Task goal: If a line in the data holds "CROSS", copy that line out in full.

Data records:
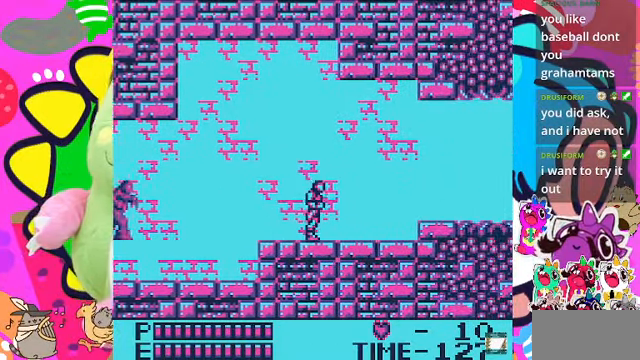
{"buttons": ["DPAD_RIGHT"], "left_stick": "center", "right_stick": "center", "events": []}
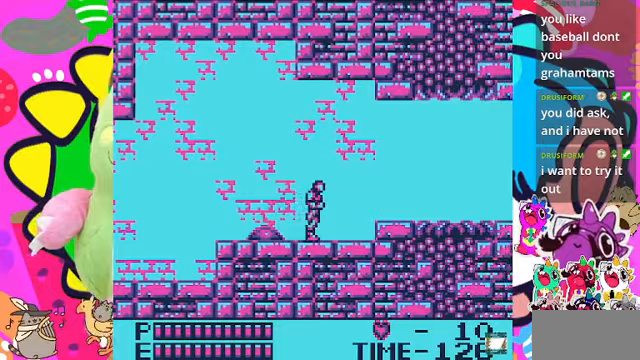
{"buttons": ["CROSS", "DPAD_RIGHT"], "left_stick": "center", "right_stick": "center", "events": [[367, "CROSS", "down"]]}
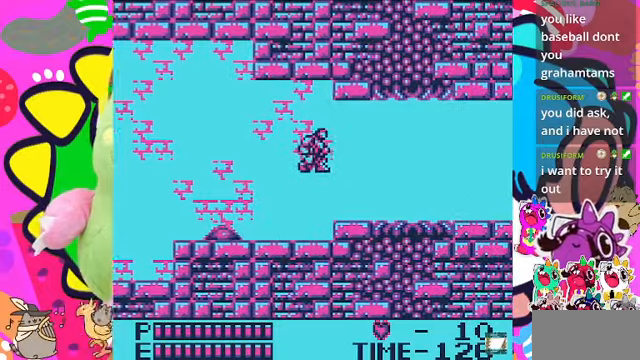
{"buttons": ["DPAD_RIGHT"], "left_stick": "center", "right_stick": "center", "events": [[200, "CROSS", "up"]]}
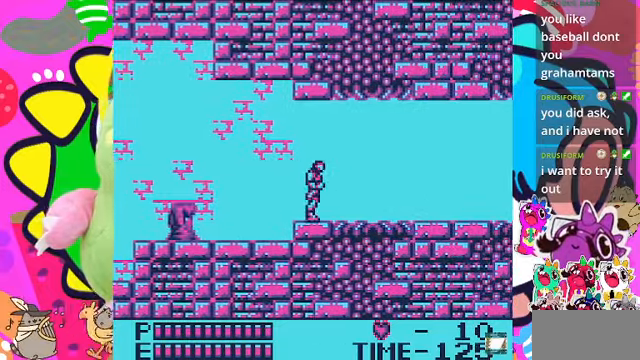
{"buttons": ["DPAD_RIGHT"], "left_stick": "center", "right_stick": "center", "events": []}
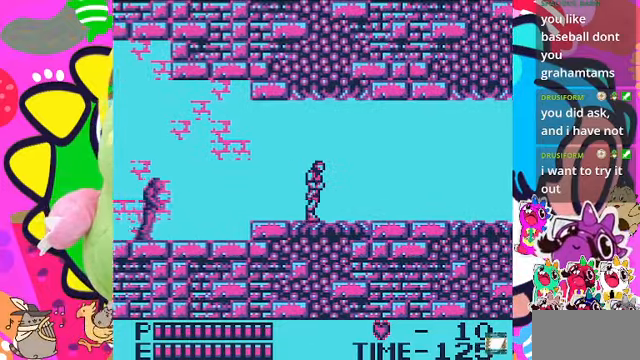
{"buttons": ["DPAD_RIGHT"], "left_stick": "center", "right_stick": "center", "events": []}
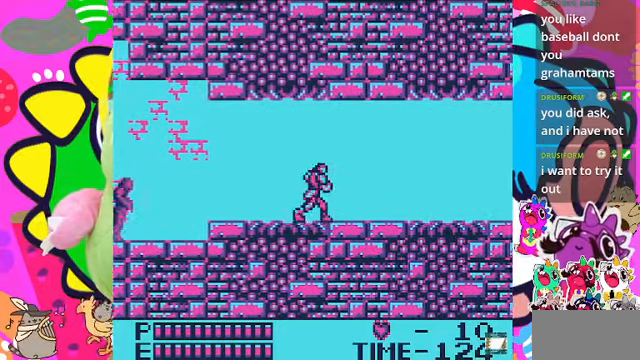
{"buttons": ["DPAD_RIGHT"], "left_stick": "center", "right_stick": "center", "events": []}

Exercise solution:
{"buttons": ["CROSS", "DPAD_RIGHT"], "left_stick": "center", "right_stick": "center", "events": [[367, "CROSS", "down"]]}
{"buttons": ["DPAD_RIGHT"], "left_stick": "center", "right_stick": "center", "events": [[200, "CROSS", "up"]]}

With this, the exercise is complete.